As an aside, it's my opinion that anyone who honestly wants to understand how well a representative democracy can work to the benefit of most people, rich and poor alike, must see that topic in light of how well such governments worked before the 1920s in America on both the state and Federal levels. The period of the New Deal in some key ways is only a valuable qualification on that theme, which it seems to me is best understood in light of what came before it.
To me, the video is exceptionally well packed with accurate comments and takes on the most likely ways Fox's decision to replace Lou Dobbs with two specific intellectuals is certainly meant to ramp up their effectiveness as a propaganda outlet for the network's politics, among other goals.
Both intellectuals have for decades been key players in providing false or misleading cover for the political decisions that have brought about both globalization along libertarian and neoliberal lines, and the two tier economy in the US today that stacks the various decks in order to favor the rich getting richer and the poor getting poorer.
For example: Laffer's 'curve' is a bit of groundless speculation that always plays a vital role in undercutting opposition and providing cover for supporting tax cuts that are good for the rich, don't benefit most others, and actually work out as bad for most people's quality of life.
I'm getting to the point where I think it's almost morally necessary to remind anyone reading something relevant to the wealth gap in America (or to things like Brexit in the UK) that most people's ideas about it or about anything having to do with it closely conform with someone's propaganda about those things. While that is truer on the right, than on the left, neither side does enough thinking for itself these days for anyone to credibly believe they themselves are wholly free of being someone's fool.

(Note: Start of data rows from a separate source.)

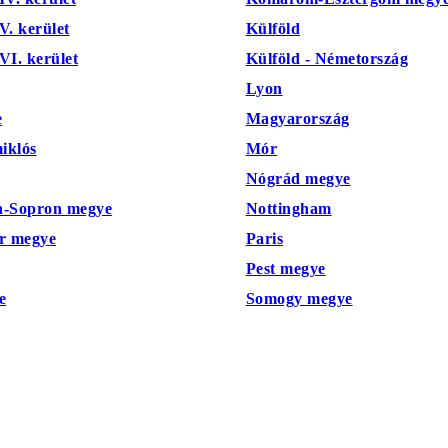
. kerület
Külföld
I. kerület
Külföld - Németország
Lyon
e
Magyarország
iklós
Mór
Nógrád megye
-Sopron megye
Nottingham
r megye
Paris
Pest megye
e
Somogy megye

In other words, please be careful about believing anything you are not certain you have good reasons for it to be true. We can only do our best, but so many of us aren't even aware this is an area where we would be best off trying harder. The way I got it figured, if I'm going to screw up my life, and help other people screw up theirs, by reading false maps, then passing them along to others, then I might as well draw up those maps myself. At least then, I might have a chance of limiting the damage.